Tribuna sin prensa
Ayer se anunciaba gran sesión plenaria del Congreso de los Diputados. El orden del día constaba de un único punto. La comparecencia del Gobierno a petición propia para informar sobre el Consejo Europeo celebrado en Copenhague los días 12 y 13 de diciembre. Por la carrera de San Jerónimo y la calle de Zorrilla todo eran coches oficiales, conductores y escoltas en conversación distendida después de haber descargado a sus respectivos ministros. Ante la puerta y en los pasillos se amontonaban fotógrafos, cámaras de televisión y periodistas del magnetófono y el bolígrafo. Como en las estaciones de la Renfe, sonaba minutos antes de las once la sintonía de la inminencia y los diputados se apresuraban para ocupar sus escaños. En la tribuna de prensa apenas unos cuantos aficionados que enseguida empezaban a retirarse porque los profesionales de la información hace algún tiempo que vienen desertando de estar presentes en los acontecimientos. Prefieren seguirlos por televisión en la sala habilitada para ellos o mediante los monitores de que están provistas sus cabinas.
Se quedan así con la versión de la señal institucional, un intento neutro y cómodo con muy buena acústica pero limitado e insatisfactorio para los verdaderos aficionados, esos que acuden al estadio desafiando incluso las inclemencias meteorológicas. Renuncian a elaborar su propia e intransferible versión dirigiendo su mirada y su atención libremente a cualquier parte del hemiciclo en cualquier momento sin que nadie les monitorice. Pareciera que el ejercicio de la libre iniciativa para fijar la atención en un punto del hemiciclo generara un cansancio insostenible frente al confort que suministra la pantalla. Es lo mismo que sucede con las manifestaciones en la calle, las juntas de las grandes sociedades o los congresos de los partidos políticos. Se multiplican las facilidades de los organizadores para que los periodistas se queden con la versión televisiva construida a conveniencia mientras suelen quedar vacíos los escasos asientos reservados a la prensa en el salón de plenos. Habla Botín en el SCH, Zapatero en Vista Alegre o Aznar en la Junta Nacional de su partido y las miradas de los públicos congregados se concentran de modo preferente en la imagen de las pantallas gigantes allí dispuestas en lugar de enfocarse hacia el protagonista que se yergue en la tribuna de oradores.
La realidad física cede ante la realidad virtual, que adquiere una fuerza muy superior y la desplaza.
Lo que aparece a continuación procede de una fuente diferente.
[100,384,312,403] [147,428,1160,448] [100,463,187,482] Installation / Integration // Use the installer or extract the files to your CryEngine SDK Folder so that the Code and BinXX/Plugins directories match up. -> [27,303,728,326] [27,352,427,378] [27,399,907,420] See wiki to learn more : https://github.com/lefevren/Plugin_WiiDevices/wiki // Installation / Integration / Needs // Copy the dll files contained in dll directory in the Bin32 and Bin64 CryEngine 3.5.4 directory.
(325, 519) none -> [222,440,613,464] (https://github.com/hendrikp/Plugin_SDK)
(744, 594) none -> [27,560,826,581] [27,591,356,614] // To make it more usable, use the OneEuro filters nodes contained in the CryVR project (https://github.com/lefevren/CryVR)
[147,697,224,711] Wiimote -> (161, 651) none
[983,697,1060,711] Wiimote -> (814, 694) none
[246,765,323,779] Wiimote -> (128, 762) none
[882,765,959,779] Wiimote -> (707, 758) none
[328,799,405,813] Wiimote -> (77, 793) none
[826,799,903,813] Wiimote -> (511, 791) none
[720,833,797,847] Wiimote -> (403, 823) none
Porque los espectadores allí presentes están tan adiestrados en el seguimiento del lenguaje de las cámaras y son tan susceptibles a los efectos de posproducción, que para ellos la realidad observable a simple vista deviene muy pobre frente a la animación de las pantallas. Por eso desearían también cuando acuden al estadio que les ofrecieran la repetición de los goles desde distintos ángulos según los usos televisivos acostumbrados. Pero en ocasiones más duras, pongamos por caso el asunto del Prestige y de las mareas negras de chapapote, todos estos juegos y alharacas virtuales se esfuman y cobra de nuevo vigencia la ley de la gravitación, la mecánica de Newton. Entonces los periodistas vuelven por sus mejores fueros y pisan las playas sin miedo a embadurnarse y de nada valen los escamoteos de RTVE porque el público no traga. La tergiversación mediática se prueba inútil y, rota la credibilidad, cada uno se atiene a los datos de su propia experiencia.
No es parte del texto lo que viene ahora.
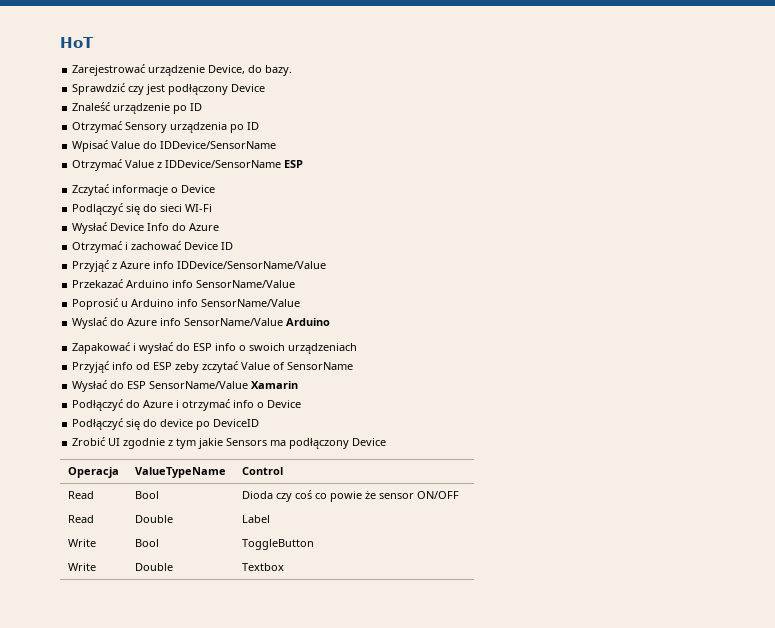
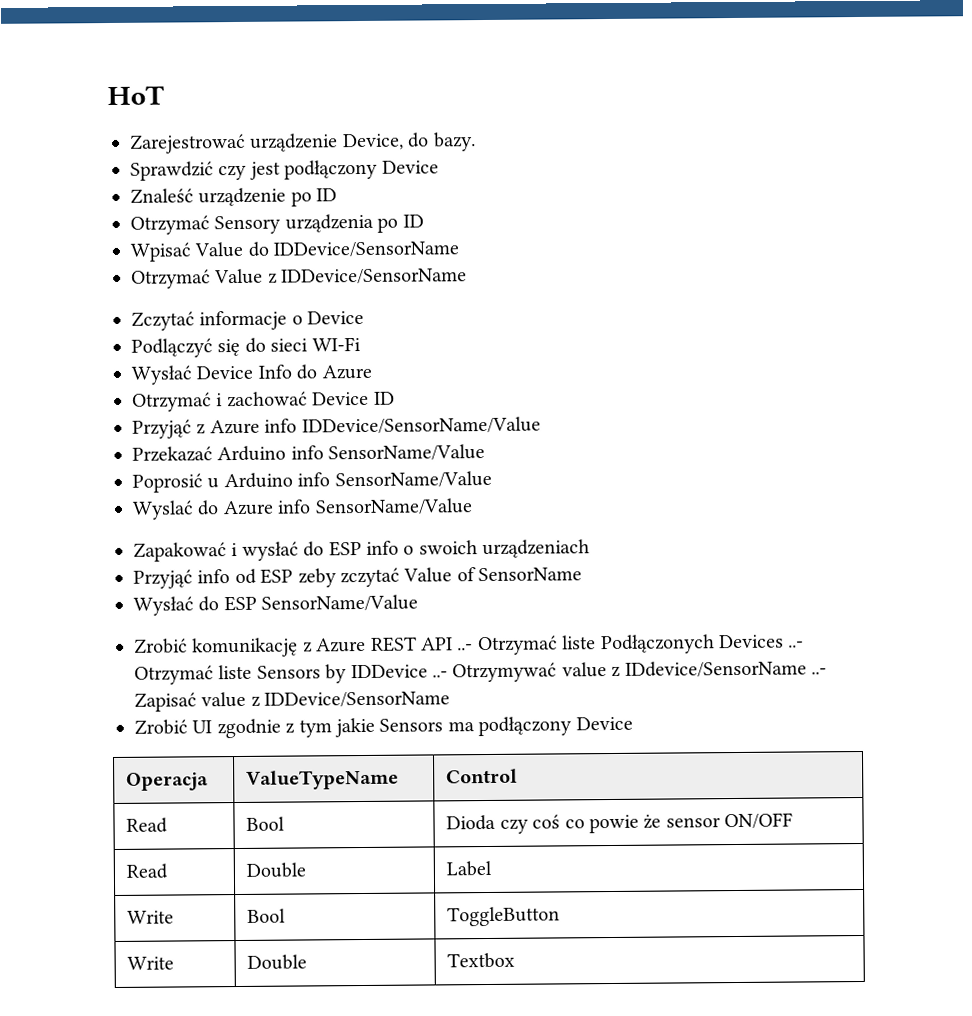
[284,160,304,168] ESP -> (468, 276) none
[286,318,331,326] Arduino -> (473, 507) none
[251,381,299,389] [72,399,302,411] [72,418,260,430] Xamarin // Podłączyć do Azure i otrzymać info o Device // Podłączyć się do device po DeviceID -> [134,634,805,658] [134,660,827,685] [134,691,451,712] // Zrobić komunikację z Azure REST API ..- Otrzymać liste Podłączonych Devices ..- Otrzymać liste Sensors by IDDevice ..- Otrzymywać value z IDdevice/SensorName ..- Zapisać value z IDDevice/SensorName

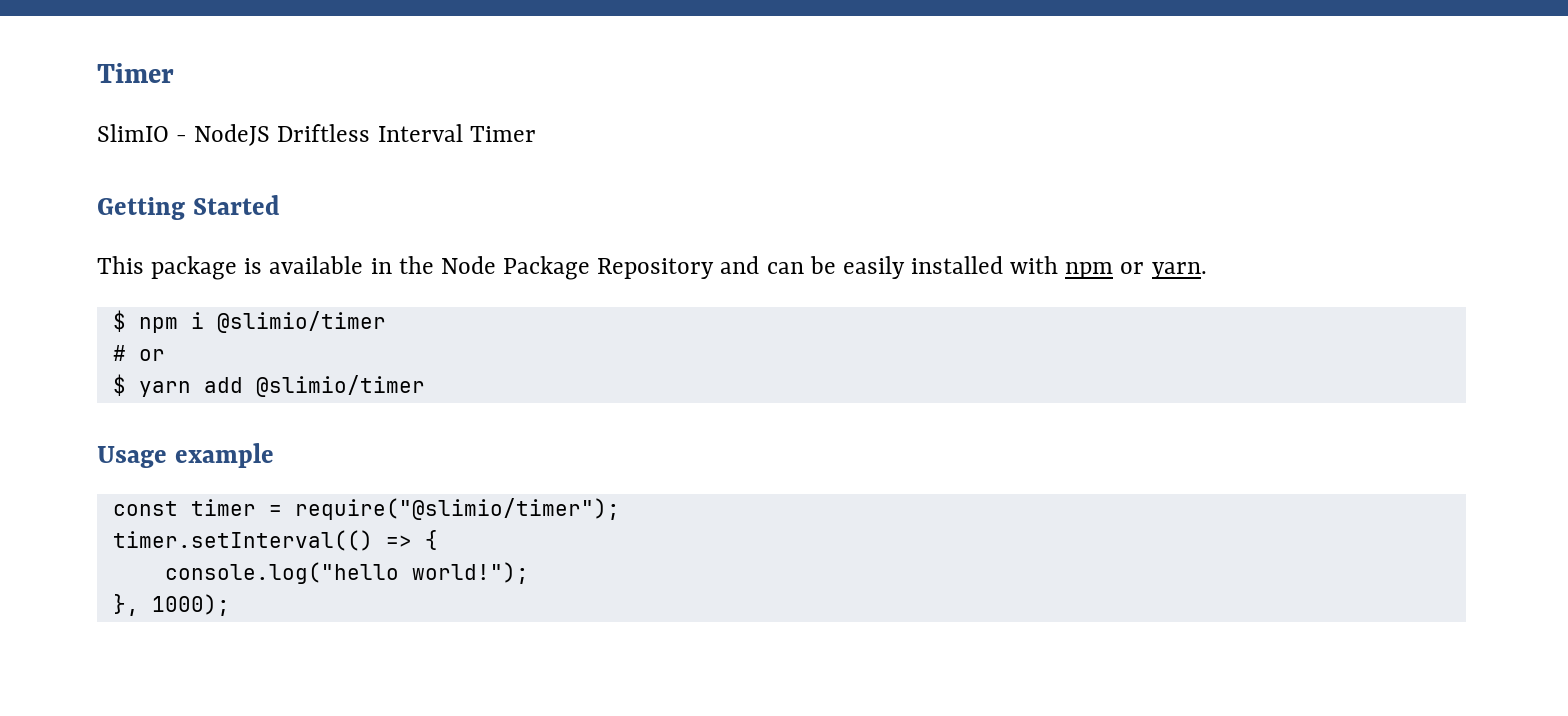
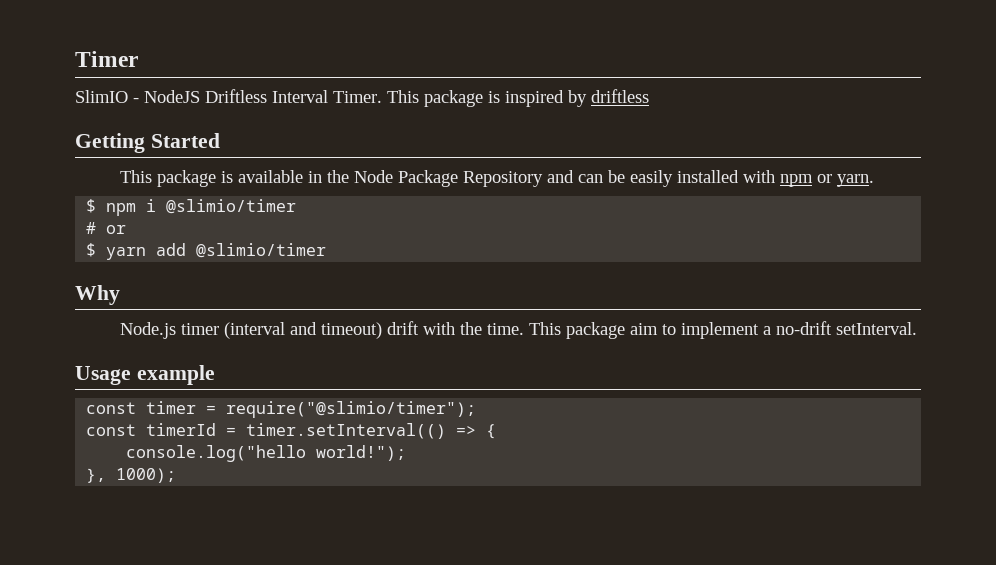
[469,126,536,142] Timer -> [333,89,649,107] Timer. This package is inspired by driftless
(425, 386) none -> [75,285,120,305] [120,321,918,339] // Why // Node.js timer (interval and timeout) drift with the time. This package aim to implement a no-drift setInterval.
(620, 509) none -> [86,423,237,436] const timerId =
Ayer, el Pleno del Congreso permitía observar la exactitud de aquella previsión de Rafael Sánchez Ferlosio según la cual vendrán más años malos y nos harán más ciegos. El presidente Aznar parecía presa del pesar que habría causado en él la ingratitud pública y en lugar de acoger los ofrecimientos leales aunque críticos de los restantes líderes, sólo lanzaba provocaciones, incapaz de habilitar un espacio diferenciado entre la adhesión incondicional al Gobierno o la anti-España de los triunfalistas de la catástrofe. Atentos.